Open masakuri opened 6 years ago
I'm sorry, I typed incorrect command. ~The error was solved.~ I still have same error...
Ok, please let me know your command.
$ deep-crf train input_train_jp.txt --delimiter=" " --dev_file input_dev_jp.txt --save_dir save_jpmodel_dir --save_name bilstm-cnn-crf_adam_jp --optimizer adam --word_emb_file jp_word_emb300.txt --word_emb_vocab_type replace_only --gpu 0
Thank you.
I think this error since your training file format input_train_jp.txt
is wrong.
Invalid input feature sizes
.
I just fix code, please use recent version and please let me know the result.
I think input_train_jp.txt
should be:
彼 O
は O
オバマ大統領 S-PERSON
です O
彼 O
は O
I got the following error.
ValueError: Invalid input feature sizes: "3". Please check at line [1298]
I checked at line 1298 in input_train_jp.txt
and I understood that the "word" has space like:
ほげ[space]ほげ[space]O
"ほげ[space]ほげ" is proper noun.
Thank you for your help to know this error cause.
Is it OK to solve this problem by using --delimiter="\t"
and input_train_jp.txt
format is like ほげ[space]ほげ[tab]O
?
I fix input_train_jp.txt
format and I run the command ($ deep-crf train input_train_jp.txt --delimiter="\t" --dev_file input_dev_jp.txt --save_dir save_jpmodel_dir --save_name bilstm-cnn-crf_adam_jp --optimizer adam --word_emb_file jp_word_emb300.txt --word_emb_vocab_type replace_only --gpu 0
), I got following error:
File "build/bdist.linux-x86_64/egg/deepcrf/__init__.py", line 66, in train
File "build/bdist.linux-x86_64/egg/deepcrf/main.py", line 102, in run
ValueError: Invalid training sizes: 0 sentences.
Any ideas?
Is it OK to solve this problem by using --delimiter="\t" and input_train_jp.txt format is like ほげ[space]ほげ[tab]O ?
Yes!
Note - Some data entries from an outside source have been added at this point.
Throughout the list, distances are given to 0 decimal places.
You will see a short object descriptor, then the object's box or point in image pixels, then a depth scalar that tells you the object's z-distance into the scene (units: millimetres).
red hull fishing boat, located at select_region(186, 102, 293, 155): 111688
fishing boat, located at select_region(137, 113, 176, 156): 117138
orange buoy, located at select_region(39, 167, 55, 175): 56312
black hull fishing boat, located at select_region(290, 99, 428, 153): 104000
I think it is a good solution.
Each sentence must be split by a blank line (empty line \n) in input_train_jp.txt
.
Note that you should put empty line (\n) between sentences. This format is called CoNLL format.
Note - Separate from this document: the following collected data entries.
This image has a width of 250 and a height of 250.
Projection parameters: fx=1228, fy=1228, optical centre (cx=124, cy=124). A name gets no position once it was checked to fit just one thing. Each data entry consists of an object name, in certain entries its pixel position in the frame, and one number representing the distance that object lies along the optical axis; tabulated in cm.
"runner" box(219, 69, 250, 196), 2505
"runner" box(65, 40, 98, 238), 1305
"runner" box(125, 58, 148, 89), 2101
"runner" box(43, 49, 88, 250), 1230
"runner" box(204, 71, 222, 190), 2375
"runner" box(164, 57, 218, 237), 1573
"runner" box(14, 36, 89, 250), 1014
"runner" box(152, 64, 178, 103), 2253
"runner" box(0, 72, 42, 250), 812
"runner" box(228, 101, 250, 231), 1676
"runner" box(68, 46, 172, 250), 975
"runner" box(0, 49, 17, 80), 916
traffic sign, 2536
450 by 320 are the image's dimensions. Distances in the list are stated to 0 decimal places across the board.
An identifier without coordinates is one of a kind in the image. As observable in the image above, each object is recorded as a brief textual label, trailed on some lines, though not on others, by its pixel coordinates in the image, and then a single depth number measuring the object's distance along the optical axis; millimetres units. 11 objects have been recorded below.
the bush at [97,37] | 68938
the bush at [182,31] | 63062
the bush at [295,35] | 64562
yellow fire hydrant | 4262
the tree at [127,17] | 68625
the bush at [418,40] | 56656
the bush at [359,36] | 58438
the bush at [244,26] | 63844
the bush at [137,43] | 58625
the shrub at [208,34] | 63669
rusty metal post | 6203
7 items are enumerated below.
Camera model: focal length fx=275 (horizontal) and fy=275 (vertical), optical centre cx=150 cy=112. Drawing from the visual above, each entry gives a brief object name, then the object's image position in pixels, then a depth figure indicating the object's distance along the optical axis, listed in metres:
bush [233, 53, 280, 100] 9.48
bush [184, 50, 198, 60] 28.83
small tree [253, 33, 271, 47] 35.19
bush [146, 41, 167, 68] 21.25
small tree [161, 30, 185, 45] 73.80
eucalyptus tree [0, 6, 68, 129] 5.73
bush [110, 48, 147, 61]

I mean if you have two sentences,
$ cat input_file.txt
Barack B−PERSON
Hussein I−PERSON
Obama E−PERSON
is O
a O
man O
. O
Yuji B−PERSON
Matsumoto E−PERSON
is O
a O
man O
. O
My input_train_jp.txt
file has blank line ("\n") between sentences (more precisely, between tweets) but I got the error...
Now your input_train_jp.txt
seems following?
あああ[tab]O
あ[tab]O
い[tab]O
う[tab]O
お[space]お[tab]O
お[tab]O
Now your input_train_jp.txt seems following?
あああ[tab]O
あ[tab]O い[tab]O う[tab]O
お[space]お[tab]O お[tab]O
Yes.
OK. Can you send me your input file via e-mail if you are ok.
nanigashi03[at]
gmail.com
Or, please try replace [tab] to [space] :
お[space]お => お_お
[tab] => [space]
and please use --delimiter=" "
.
Maybe [tab] unicode causes this error?
replace [tab] to [space]:
お[space]お => お_お
[tab] => [space] use --delimiter=" "
It worked!!! Thank you very much for your help!!!
OK. It seems our code or input format with [tab] will cause that error.
I see. Thank you very much. I changed the issue title to know the content.
When I trained with English train/dev files, it worked. But when I trained with Japanese train/dev files (and set pre-trained Japanese word embeddings file), I got the following error.
I want to set pre-trained Japanese char embeddings file, but it looks like there is not
--char_emb_file
option. I am wondering if this is the cause of the error. Does it support Japanese train/dev file (or --char_emb_file option) ? Thank you.